So far I've been looking at wonderful vintage children's books about the seaside and more contemporary titles that look at fast fading childhood memories. So this week I thought I'd share some brilliant contemporary books featuring really bold heroines as they face coming of age – and the more dangerous coming of the tide…
The first of these, Binny for Short takes place in an unspecified seaside town in the west country. Belinda, Bin, Bel or Binny (for short) moves there with her mum, younger brother James and older sister Clem after inheriting a tiny cottage from the brilliantly awful Aunty Violet. Two members of their family are missing though.
Her father, a dreamer and small business man (never a good combination) has died leaving them in dire financial straits. But his passing has been overshadowed in Binny's eyes by the loss of her beloved, uncontrollable puppy Max. After dad's death Max is passed on to Granny. But with her health failing, Aunty Violet makes the decision to have him adopted out, turning her into public enemy number one in Binny's eyes. Max's ongoing, but unknown existence is a nagging link back to life before their father's death. It's a clever and very believable device that allows Hilary Mckay to deal with a major trauma sideways on, giving the book real emotional heft.
It's also rather exciting and very funny. Throughout the main narrative Mckay weaves the climactic event of the story; taking place in fast filling rock pools as Binny and her best enemy Gareth attempt to retrieve a stray fishing net from waters frequented by seals. The impending sense of peril doesn't detract from the unfolding story of Binny's family. In fact it sticks to the relaxed tone of the book – the drama subtly creeping up like the tide.
The main narrative of Binny For Short runs the length of the summer holidays, a six week period that feels like a lifetime to our heroine. The structureless summer months allows for a languid pacing that gives the author the license to fit in huge amounts of interweaving story lines.
It's the comic tangents that I enjoyed the most – many of them featuring Binny's little brother James, whose own summer sees him attempting to set a record for peeing up a fence, wearing a pink wetsuit he found in a bin and in one memorable scene stealing a chicken from the old people's home that his mother works in, finding it a new home in the attic.

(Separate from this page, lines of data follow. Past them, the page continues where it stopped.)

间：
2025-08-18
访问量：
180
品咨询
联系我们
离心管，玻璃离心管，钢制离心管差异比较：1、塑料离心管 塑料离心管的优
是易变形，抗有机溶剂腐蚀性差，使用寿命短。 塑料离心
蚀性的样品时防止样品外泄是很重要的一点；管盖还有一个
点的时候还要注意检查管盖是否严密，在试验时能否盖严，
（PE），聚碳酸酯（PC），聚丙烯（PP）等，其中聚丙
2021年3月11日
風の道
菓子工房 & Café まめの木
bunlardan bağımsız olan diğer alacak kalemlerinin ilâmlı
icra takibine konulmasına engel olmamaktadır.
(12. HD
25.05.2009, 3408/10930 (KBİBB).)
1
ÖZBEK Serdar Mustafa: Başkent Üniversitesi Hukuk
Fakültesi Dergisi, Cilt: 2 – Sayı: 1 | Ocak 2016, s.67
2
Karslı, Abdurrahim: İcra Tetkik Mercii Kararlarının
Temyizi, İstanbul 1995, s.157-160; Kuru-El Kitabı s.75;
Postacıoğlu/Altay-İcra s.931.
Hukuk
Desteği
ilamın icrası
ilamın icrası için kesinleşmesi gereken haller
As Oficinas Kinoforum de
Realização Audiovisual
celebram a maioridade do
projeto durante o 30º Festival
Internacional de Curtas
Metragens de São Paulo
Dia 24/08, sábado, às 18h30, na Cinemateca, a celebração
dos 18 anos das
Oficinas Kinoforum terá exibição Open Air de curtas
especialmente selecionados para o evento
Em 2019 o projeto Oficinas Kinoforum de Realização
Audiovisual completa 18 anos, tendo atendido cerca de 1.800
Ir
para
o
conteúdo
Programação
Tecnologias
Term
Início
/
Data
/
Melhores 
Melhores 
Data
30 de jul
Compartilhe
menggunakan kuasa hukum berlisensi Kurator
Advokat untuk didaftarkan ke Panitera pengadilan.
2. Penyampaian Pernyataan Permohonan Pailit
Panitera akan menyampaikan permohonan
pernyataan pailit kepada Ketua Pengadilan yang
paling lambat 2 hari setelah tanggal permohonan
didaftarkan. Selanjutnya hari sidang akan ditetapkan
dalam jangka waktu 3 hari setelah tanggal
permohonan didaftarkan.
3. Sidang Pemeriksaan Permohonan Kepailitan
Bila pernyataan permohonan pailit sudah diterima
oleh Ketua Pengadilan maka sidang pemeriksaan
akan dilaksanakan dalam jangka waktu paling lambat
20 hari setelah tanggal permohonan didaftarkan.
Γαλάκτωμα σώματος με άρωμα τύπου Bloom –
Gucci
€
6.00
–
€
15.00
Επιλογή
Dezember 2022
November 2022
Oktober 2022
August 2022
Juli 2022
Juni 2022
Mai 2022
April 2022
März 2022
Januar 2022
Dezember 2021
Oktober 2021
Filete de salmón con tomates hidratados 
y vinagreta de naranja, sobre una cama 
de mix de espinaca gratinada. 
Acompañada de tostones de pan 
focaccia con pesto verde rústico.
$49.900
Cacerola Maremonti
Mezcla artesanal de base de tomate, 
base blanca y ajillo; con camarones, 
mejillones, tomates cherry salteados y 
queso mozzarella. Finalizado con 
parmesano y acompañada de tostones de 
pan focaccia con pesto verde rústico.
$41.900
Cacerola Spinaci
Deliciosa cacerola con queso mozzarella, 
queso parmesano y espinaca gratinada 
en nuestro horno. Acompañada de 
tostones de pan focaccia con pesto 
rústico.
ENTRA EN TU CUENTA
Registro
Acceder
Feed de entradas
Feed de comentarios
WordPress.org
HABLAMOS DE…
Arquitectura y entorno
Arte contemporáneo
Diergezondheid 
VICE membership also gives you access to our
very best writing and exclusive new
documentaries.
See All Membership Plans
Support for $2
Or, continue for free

The UK edition is available in hardback, with a lovely cover by Karen Radford. The pictures here though come from the US edition – which has some nice stylised interior illustrations by Micah Player. I rather like how the traditional British seaside town is depicted in a hip vintage meets Manga graphic style – it's a disconnect that suits this quirky book rather well.
Hilary McKay is an author who specialises in believable depictions of family life and this book delivers that in spades. The rich cast of rounded characters have earned it a place on the long list for the Carnegie medal (and it really does deserve to reach the shortlist.) Even more exciting is the news that there's a sequel on the way – Binny in Secret, a story that sees our heroine going to school and making a new best enemy. I can't wait to return to this particular seaside town, even if it is out of season.